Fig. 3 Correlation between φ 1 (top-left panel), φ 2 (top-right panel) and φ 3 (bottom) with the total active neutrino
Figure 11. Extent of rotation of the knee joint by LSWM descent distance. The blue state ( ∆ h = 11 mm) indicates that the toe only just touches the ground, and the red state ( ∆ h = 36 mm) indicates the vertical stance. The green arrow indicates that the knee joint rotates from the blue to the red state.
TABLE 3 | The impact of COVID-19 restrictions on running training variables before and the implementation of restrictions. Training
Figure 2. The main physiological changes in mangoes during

--

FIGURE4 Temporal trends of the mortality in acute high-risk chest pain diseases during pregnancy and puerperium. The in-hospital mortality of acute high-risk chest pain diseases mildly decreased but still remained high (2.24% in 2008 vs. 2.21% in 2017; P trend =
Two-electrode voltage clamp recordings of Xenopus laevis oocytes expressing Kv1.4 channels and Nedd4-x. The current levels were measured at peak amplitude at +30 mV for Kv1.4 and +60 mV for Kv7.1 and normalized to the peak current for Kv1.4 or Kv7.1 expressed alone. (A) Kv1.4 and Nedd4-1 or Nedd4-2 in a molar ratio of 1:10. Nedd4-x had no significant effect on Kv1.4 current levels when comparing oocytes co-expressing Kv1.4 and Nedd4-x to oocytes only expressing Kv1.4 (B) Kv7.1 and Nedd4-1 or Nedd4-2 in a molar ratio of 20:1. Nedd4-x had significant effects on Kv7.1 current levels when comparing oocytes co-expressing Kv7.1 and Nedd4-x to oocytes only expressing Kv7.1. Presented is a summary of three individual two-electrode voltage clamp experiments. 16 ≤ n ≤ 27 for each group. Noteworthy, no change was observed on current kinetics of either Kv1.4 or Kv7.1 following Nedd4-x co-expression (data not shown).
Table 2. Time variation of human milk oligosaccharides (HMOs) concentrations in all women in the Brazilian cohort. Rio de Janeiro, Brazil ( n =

What the exercise asks: In the entries above, the lines between the one holding "Fig. 3 Correlation" and the one holding "Figure 2. The", inclusive, are to be printed exactly as written, and those alone.

Task result:
Fig. 3 Correlation between φ 1 (top-left panel), φ 2 (top-right panel) and φ 3 (bottom) with the total active neutrino
Figure 11. Extent of rotation of the knee joint by LSWM descent distance. The blue state ( ∆ h = 11 mm) indicates that the toe only just touches the ground, and the red state ( ∆ h = 36 mm) indicates the vertical stance. The green arrow indicates that the knee joint rotates from the blue to the red state.
TABLE 3 | The impact of COVID-19 restrictions on running training variables before and the implementation of restrictions. Training
Figure 2. The main physiological changes in mangoes during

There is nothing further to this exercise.